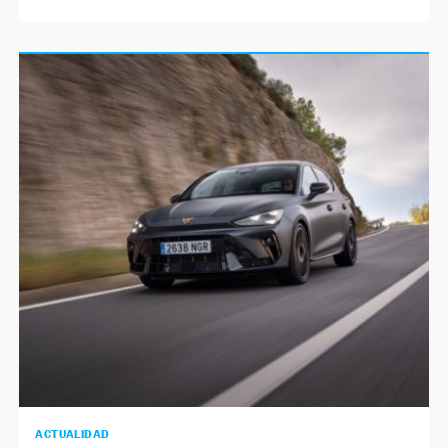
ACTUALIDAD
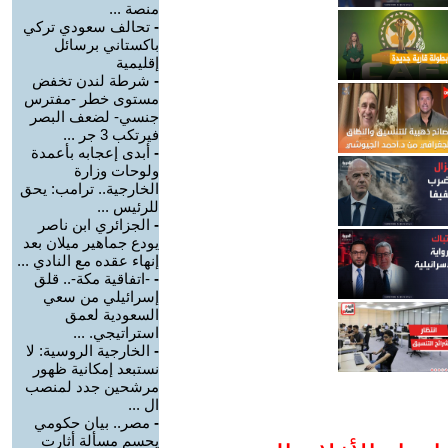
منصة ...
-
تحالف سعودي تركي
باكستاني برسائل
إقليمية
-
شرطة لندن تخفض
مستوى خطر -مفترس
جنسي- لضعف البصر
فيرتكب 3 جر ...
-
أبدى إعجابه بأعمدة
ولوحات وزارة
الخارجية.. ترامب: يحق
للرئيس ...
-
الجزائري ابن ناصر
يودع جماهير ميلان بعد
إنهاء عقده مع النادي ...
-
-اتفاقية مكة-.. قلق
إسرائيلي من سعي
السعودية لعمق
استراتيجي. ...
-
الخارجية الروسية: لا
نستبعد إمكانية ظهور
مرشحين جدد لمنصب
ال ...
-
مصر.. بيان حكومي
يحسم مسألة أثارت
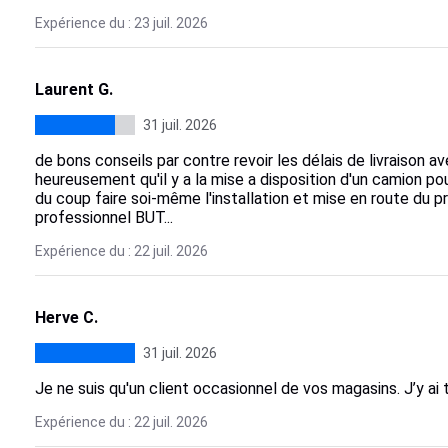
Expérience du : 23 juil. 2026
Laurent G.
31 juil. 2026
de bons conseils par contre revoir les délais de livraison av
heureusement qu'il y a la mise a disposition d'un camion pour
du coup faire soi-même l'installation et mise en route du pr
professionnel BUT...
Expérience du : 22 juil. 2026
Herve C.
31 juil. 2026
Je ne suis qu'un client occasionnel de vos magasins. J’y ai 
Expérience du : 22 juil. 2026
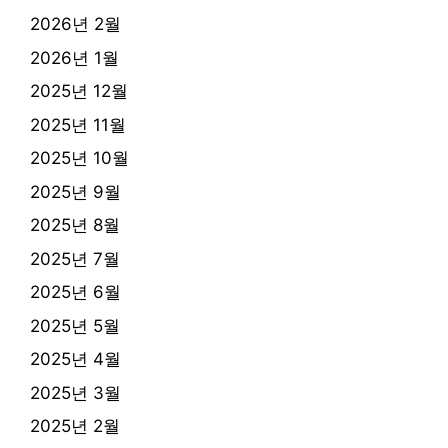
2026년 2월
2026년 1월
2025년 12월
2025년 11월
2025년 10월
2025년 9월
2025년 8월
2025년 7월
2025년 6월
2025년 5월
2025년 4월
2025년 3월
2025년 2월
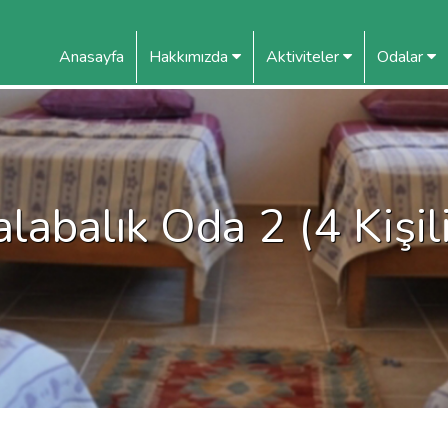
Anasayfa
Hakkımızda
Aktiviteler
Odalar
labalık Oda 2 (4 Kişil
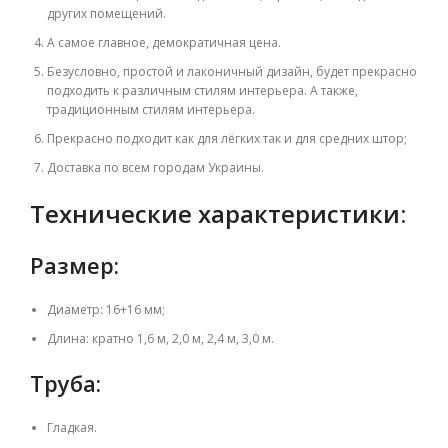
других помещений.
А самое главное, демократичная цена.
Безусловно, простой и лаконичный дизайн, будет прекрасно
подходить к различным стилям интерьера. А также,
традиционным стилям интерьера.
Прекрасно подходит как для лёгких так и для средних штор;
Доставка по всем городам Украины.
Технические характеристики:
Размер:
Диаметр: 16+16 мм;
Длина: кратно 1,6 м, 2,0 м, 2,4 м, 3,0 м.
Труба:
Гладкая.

━━━

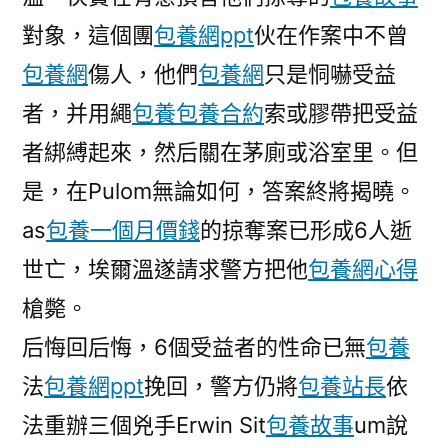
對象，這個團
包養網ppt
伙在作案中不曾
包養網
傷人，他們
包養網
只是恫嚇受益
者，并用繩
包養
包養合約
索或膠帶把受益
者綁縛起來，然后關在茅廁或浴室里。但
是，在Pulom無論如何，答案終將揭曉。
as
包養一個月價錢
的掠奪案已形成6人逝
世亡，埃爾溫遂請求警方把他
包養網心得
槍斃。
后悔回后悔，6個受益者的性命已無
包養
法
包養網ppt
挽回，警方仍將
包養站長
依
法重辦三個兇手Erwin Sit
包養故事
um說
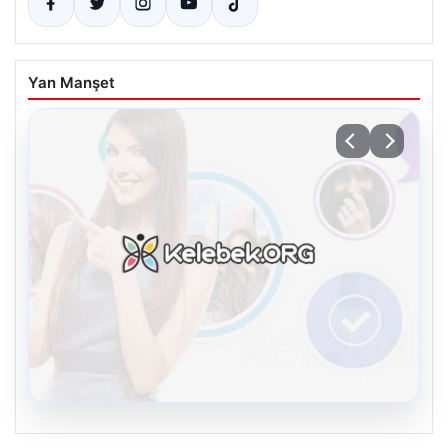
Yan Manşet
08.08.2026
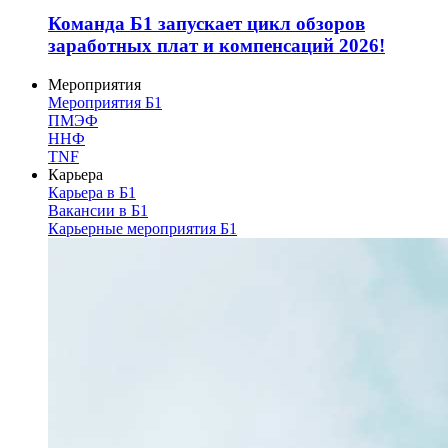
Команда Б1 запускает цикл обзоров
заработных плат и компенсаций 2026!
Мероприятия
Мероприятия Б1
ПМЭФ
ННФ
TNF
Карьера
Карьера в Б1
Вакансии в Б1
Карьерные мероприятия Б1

━━━

*WHAT IS EXPECTED*
Gather each line of the records holding the string "интерьера".

*ANSWER TO THE EXERCISE*
подходить к различным стилям интерьера. А также,
традиционным стилям интерьера.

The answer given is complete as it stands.